##### INFORMATION SUPPLIED
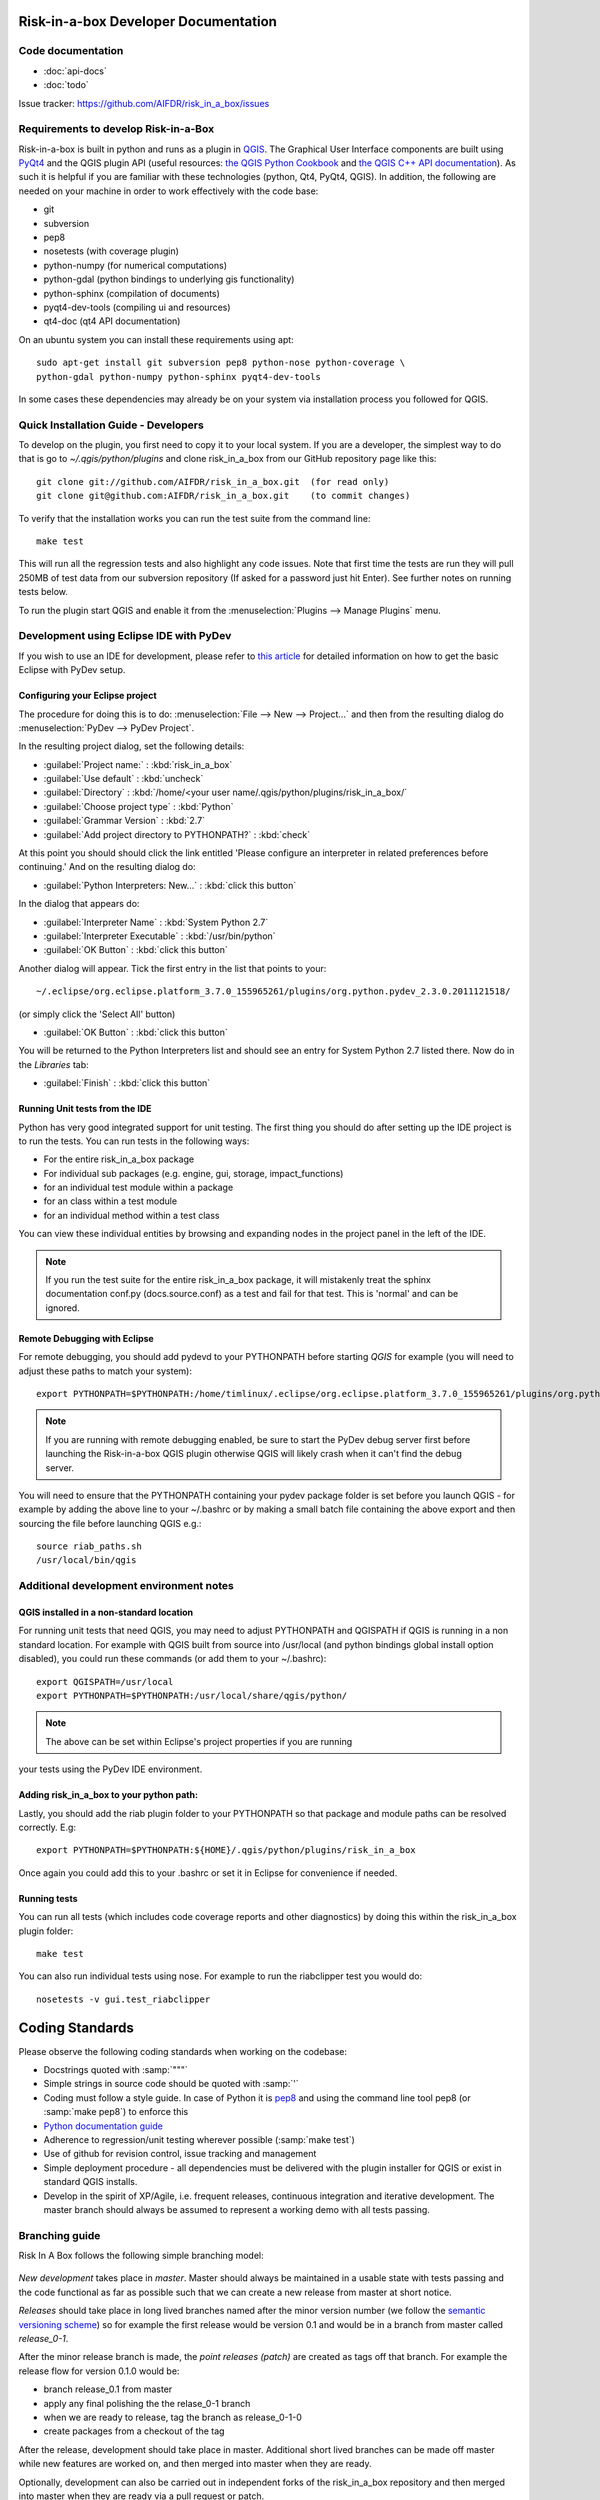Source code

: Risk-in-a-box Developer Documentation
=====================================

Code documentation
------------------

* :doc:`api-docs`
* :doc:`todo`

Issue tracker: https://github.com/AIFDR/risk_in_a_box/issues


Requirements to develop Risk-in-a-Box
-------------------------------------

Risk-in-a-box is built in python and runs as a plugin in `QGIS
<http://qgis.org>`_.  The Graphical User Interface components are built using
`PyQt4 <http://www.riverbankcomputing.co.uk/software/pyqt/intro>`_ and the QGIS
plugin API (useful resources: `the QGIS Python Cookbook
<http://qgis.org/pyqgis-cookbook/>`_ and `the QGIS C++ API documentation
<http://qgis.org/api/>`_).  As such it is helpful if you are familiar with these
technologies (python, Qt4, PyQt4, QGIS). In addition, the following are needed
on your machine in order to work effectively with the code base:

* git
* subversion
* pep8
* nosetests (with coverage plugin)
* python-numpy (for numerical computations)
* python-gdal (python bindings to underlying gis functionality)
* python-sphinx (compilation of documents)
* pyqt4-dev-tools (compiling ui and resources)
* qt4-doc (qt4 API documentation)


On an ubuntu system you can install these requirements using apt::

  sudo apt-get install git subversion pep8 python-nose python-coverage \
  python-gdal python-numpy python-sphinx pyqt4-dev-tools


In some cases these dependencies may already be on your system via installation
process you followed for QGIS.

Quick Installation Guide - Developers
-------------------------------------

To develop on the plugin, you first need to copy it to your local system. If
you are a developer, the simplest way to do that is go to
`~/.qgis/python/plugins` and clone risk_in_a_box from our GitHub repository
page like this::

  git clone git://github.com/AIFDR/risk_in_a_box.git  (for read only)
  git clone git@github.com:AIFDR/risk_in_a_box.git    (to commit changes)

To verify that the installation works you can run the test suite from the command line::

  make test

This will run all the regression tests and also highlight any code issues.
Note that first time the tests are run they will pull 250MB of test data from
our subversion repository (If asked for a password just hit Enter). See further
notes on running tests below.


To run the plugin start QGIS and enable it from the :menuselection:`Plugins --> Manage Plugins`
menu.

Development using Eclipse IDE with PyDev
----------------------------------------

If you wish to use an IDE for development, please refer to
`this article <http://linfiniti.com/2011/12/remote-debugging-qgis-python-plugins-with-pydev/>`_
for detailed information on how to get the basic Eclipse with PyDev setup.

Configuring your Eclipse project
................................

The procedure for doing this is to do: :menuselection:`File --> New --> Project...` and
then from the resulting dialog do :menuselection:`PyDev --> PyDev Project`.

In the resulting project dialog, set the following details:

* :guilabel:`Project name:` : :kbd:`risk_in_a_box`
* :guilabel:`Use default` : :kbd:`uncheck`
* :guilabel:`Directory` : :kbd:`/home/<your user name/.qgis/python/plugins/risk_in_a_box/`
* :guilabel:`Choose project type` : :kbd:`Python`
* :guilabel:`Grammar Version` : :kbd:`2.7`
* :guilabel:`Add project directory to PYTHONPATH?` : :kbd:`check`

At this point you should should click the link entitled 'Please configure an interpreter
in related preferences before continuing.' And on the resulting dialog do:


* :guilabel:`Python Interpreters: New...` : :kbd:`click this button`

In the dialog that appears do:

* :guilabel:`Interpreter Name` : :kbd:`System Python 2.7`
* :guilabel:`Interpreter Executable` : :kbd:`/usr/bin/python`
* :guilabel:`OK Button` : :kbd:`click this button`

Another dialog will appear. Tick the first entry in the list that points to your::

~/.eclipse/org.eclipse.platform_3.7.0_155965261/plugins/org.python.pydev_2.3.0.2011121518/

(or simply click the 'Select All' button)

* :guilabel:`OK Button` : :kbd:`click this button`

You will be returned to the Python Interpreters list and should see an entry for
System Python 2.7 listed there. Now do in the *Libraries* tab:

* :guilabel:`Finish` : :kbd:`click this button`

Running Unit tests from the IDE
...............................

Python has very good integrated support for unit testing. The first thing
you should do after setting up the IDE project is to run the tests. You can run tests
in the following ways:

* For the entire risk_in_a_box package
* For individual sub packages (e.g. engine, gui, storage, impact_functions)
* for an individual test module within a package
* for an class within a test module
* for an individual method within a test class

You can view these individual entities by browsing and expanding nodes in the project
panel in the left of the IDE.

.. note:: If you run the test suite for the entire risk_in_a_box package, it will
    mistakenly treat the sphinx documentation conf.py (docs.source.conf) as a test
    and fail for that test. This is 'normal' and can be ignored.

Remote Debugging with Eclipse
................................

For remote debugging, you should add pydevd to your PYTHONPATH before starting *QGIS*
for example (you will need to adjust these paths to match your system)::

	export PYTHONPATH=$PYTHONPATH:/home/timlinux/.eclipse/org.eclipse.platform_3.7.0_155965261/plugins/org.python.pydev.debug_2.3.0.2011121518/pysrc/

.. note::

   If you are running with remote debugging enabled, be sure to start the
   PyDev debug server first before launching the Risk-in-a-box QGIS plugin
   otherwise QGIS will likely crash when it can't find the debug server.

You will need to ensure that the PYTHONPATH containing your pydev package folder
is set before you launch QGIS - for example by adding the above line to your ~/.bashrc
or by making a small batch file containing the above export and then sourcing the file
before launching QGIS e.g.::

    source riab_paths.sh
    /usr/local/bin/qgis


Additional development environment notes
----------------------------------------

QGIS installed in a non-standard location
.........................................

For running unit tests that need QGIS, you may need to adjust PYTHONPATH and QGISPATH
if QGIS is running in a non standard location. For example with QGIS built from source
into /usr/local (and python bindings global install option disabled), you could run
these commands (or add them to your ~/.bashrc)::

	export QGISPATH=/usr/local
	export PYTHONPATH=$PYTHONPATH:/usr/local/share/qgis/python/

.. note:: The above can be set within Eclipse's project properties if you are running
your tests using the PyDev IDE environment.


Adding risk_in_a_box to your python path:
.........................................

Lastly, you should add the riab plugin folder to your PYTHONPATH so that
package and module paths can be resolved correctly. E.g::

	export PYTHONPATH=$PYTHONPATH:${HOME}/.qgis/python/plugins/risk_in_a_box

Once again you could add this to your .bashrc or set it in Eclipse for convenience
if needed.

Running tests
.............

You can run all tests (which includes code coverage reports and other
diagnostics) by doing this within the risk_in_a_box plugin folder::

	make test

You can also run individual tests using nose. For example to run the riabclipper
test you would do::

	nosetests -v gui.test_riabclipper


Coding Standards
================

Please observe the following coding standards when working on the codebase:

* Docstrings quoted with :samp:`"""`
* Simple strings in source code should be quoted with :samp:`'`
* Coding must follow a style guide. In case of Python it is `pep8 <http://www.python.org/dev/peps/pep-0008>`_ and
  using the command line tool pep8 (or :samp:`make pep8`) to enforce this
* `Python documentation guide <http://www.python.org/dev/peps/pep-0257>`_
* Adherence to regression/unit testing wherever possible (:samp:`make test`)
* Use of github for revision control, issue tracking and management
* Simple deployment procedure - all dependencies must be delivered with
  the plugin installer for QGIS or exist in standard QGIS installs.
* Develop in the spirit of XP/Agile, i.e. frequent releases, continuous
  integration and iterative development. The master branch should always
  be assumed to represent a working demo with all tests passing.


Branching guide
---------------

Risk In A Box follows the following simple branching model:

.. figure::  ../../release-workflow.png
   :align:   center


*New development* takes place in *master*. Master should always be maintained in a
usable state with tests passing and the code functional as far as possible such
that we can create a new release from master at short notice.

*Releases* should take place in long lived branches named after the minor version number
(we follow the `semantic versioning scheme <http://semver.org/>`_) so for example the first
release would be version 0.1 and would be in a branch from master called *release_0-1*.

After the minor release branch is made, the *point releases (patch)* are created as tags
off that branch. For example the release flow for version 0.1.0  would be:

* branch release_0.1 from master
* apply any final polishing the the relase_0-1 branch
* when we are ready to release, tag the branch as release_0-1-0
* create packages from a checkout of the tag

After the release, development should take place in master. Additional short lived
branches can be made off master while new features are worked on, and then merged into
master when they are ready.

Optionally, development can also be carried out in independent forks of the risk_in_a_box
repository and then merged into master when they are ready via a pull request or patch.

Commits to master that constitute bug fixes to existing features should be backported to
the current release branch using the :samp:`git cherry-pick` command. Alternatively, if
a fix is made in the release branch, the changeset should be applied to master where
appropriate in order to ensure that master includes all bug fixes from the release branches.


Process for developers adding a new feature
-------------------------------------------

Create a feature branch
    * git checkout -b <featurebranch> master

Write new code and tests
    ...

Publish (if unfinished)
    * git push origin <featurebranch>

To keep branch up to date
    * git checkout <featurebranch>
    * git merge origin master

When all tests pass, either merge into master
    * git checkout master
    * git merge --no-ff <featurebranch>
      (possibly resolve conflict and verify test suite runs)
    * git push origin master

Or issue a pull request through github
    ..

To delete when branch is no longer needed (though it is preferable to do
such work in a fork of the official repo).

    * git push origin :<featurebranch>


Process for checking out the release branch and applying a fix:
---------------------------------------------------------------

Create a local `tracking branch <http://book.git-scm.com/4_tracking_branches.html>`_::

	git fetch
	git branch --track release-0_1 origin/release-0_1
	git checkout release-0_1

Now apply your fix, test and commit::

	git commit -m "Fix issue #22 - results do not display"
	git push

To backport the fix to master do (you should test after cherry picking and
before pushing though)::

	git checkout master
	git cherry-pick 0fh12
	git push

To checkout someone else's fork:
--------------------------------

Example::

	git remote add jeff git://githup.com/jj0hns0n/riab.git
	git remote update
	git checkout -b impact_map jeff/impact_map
##########
##### INFORMATION SUPPLIED
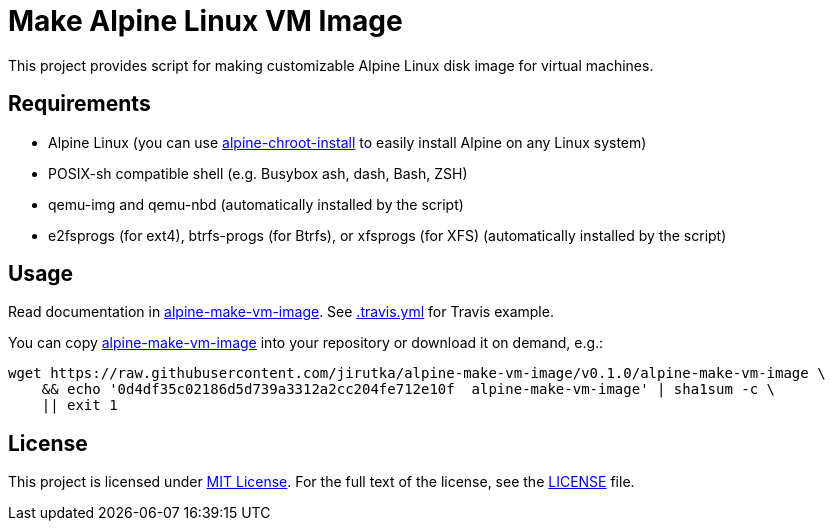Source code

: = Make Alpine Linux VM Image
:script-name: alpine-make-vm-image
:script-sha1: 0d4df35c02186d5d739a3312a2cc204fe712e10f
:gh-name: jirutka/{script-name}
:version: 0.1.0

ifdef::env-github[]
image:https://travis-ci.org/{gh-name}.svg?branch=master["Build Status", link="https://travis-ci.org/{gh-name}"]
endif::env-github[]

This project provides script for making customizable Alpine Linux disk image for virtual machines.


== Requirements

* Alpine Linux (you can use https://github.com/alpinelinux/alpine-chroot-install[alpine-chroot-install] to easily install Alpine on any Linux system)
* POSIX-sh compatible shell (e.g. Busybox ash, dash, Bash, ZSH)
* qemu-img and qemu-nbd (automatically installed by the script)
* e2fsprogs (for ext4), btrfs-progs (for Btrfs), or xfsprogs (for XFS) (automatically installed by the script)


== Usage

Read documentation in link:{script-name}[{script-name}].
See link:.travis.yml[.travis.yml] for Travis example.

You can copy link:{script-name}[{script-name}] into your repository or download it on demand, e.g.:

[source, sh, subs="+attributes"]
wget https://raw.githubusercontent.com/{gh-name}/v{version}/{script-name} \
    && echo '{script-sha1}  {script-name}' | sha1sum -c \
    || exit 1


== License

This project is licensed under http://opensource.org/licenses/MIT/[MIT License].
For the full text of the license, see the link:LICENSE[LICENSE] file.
##########
> _ABOUT THIS EXERCISE_: Find all lines in the records that hold the word "adjust". Copy them.

> _RESULT FOR THIS TASK_:
for example (you will need to adjust these paths to match your system)::
For running unit tests that need QGIS, you may need to adjust PYTHONPATH and QGISPATH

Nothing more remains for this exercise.